The United States (U.S.) Gulf Coast is a prominent
global energy hub with a set of highly integrated critical energy
infrastructure that rivals, if not surpasses, any comparable set of infrastructure anywhere in the world. Past
extreme weather events in the region have led to critical energy infrastructure
disruptions with national and global implications. Future sea-level rise (SLR),
coupled with other natural hazards, will lead to a significant increase in
energy infrastructure damage exposure. This research assesses coastal energy
infrastructure that is at risk from various fixed SLR outcomes and scenarios.
The results indicate that natural gas processing plants that treat and process
natural gas before moving it into the interstate natural gas transmission
system may be particularly vulnerable to inundation than other forms of
critical energy infrastructure.
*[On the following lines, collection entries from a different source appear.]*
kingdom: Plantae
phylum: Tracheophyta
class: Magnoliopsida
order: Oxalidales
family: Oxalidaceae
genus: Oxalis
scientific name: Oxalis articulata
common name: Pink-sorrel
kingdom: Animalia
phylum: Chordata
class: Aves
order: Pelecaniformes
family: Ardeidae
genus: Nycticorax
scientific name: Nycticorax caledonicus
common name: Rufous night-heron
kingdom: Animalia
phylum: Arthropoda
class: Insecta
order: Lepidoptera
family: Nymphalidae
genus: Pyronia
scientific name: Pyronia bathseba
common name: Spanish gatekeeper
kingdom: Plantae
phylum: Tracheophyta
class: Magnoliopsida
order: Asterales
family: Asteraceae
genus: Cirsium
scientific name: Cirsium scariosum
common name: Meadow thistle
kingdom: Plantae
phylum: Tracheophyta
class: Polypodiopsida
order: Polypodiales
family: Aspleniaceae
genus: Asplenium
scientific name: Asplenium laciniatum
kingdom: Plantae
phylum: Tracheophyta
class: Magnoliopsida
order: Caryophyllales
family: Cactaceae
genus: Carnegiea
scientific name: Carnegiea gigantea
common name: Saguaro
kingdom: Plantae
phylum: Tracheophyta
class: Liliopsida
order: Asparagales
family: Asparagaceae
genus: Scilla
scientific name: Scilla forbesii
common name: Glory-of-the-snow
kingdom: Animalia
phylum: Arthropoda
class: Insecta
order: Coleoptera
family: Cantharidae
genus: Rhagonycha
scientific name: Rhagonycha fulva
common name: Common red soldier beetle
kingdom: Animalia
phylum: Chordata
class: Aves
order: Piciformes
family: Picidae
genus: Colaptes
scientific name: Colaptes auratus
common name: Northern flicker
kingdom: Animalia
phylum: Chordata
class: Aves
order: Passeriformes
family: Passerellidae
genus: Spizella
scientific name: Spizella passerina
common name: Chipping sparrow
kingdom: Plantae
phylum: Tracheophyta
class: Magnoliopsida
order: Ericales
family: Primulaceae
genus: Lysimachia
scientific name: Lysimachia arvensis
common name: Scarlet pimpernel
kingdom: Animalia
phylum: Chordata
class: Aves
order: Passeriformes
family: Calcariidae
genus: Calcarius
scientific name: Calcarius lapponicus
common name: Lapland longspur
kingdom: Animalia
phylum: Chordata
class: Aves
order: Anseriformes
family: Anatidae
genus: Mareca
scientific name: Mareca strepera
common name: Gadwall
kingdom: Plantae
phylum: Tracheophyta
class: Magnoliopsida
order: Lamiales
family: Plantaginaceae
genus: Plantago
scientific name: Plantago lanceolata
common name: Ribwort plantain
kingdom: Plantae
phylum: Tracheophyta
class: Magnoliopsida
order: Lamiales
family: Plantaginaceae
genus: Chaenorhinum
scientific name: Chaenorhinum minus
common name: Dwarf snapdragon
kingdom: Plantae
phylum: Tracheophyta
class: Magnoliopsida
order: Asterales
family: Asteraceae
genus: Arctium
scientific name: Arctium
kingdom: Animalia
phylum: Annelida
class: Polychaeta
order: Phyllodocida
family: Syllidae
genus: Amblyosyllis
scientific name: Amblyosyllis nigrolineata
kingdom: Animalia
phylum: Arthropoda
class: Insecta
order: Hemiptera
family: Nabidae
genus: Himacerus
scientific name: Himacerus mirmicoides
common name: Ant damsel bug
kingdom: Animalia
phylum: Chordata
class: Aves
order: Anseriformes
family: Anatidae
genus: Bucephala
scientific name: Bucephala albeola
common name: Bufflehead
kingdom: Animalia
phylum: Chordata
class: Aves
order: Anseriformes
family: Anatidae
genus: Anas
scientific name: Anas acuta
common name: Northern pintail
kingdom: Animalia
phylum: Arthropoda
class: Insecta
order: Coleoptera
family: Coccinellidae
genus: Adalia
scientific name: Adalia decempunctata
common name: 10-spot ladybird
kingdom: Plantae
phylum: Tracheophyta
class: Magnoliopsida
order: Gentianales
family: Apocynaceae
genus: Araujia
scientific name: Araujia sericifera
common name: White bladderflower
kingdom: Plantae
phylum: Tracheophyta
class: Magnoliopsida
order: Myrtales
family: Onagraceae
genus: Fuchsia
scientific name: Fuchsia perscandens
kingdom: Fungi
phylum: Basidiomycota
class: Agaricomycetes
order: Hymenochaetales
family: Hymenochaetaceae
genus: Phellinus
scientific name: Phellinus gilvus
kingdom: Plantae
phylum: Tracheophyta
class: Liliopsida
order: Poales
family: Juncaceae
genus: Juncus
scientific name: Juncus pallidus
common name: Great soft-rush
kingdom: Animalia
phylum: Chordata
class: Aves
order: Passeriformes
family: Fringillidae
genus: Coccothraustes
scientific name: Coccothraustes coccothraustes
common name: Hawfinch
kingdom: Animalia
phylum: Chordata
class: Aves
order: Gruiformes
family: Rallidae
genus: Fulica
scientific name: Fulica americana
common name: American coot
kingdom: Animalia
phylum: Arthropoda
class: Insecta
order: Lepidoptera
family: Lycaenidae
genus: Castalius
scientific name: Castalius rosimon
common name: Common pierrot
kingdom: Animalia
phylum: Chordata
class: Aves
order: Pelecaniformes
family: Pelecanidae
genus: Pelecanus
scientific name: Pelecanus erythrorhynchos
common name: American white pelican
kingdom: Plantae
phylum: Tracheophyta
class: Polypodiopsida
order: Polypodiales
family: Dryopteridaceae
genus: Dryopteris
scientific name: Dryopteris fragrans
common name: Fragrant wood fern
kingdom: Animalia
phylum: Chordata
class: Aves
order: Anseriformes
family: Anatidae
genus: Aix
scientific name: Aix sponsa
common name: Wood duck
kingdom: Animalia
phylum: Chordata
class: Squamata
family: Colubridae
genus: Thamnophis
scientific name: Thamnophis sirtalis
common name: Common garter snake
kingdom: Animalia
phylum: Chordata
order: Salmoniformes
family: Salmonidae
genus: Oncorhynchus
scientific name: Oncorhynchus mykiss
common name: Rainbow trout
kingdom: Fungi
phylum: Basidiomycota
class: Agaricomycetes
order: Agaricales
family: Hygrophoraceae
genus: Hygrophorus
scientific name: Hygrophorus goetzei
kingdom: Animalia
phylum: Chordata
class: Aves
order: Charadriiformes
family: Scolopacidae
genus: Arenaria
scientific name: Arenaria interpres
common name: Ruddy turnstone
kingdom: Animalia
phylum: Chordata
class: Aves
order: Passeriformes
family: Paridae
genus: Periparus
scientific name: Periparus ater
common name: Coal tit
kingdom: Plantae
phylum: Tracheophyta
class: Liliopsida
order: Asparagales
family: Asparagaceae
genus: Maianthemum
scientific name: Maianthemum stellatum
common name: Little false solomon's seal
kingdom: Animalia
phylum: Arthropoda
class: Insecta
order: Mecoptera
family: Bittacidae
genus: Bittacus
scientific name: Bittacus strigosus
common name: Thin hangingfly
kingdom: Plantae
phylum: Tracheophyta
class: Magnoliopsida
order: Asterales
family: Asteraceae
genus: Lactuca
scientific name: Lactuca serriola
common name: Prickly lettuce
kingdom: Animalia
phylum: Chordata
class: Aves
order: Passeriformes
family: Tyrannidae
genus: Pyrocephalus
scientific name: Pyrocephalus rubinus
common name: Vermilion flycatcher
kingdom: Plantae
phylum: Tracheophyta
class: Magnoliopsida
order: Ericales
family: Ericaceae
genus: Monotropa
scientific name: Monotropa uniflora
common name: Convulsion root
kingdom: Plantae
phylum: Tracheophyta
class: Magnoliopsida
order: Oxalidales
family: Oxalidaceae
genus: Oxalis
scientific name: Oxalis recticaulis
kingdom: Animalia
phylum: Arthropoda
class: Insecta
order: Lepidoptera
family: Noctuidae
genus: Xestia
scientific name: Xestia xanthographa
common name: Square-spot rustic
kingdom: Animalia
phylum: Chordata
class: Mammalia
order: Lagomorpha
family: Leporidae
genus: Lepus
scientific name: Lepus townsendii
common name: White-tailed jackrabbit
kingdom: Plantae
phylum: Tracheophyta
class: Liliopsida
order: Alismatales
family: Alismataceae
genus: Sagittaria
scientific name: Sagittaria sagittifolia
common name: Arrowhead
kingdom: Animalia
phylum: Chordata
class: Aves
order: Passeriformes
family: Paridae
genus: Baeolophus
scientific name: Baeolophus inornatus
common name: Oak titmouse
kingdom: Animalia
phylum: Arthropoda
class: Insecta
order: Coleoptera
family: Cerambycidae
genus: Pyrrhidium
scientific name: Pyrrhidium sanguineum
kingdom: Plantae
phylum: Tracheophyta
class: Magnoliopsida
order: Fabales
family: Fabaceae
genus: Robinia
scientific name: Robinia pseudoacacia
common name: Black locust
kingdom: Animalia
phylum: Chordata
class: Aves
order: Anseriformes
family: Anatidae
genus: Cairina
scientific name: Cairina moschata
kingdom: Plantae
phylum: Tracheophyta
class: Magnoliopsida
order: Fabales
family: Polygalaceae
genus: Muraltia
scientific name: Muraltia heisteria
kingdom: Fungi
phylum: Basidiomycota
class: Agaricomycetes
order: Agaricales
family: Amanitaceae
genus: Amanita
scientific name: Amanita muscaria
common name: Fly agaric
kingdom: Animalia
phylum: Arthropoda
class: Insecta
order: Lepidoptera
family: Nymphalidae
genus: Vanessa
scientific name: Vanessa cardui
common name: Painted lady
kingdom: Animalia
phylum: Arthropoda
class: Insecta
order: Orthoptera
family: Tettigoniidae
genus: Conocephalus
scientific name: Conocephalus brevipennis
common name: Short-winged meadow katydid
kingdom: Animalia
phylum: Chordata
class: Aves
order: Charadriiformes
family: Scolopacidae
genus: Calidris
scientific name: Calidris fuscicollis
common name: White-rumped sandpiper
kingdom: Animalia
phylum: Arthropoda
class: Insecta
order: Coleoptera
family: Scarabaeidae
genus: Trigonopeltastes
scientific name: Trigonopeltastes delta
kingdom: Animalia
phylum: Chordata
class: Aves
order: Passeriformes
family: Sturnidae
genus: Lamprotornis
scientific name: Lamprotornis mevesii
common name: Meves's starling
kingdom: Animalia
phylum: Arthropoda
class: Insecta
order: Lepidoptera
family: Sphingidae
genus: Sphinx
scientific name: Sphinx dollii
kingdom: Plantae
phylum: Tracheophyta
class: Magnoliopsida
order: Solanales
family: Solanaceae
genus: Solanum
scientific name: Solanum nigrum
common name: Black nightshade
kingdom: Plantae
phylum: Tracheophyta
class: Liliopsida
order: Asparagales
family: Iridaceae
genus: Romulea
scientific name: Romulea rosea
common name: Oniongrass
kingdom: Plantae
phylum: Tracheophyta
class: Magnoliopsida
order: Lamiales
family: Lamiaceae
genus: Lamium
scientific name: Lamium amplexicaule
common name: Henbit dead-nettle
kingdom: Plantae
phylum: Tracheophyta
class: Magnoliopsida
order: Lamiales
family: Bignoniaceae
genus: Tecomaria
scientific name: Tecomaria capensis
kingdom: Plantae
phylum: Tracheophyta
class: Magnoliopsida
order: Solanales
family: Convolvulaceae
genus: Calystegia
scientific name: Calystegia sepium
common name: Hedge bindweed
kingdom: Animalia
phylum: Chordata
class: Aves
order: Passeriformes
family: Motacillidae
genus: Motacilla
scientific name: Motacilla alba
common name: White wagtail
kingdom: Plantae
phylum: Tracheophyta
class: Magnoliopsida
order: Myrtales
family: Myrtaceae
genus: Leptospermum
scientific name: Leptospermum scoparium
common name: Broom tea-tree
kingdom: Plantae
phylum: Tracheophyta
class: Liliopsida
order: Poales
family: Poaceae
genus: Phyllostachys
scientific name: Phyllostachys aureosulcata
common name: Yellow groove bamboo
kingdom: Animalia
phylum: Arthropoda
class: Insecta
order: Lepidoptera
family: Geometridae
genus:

Under certain SLR assumptions, as much as six
Bcfd (eight percent of all U.S. natural gas processing capacity) could be
inundated. More extreme SLR exposure assumptions result in greater levels of
energy infrastructure capacity exposure including as much as 39 percent of all
U.S. refining capacity based on current operating levels. This research and its
results show that while fossil fuel industries are often referenced as part of
the climate change problem, these industries will likely be more than
proportionally exposed to the negative impacts of various climate change
outcomes relative to other industrial sectors of the U.S. economy. This has
important implications for the U.S. and global energy supplies and costs, as
well as for the U.S. regional economies reliant on coastal energy
infrastructure and its supporting industries.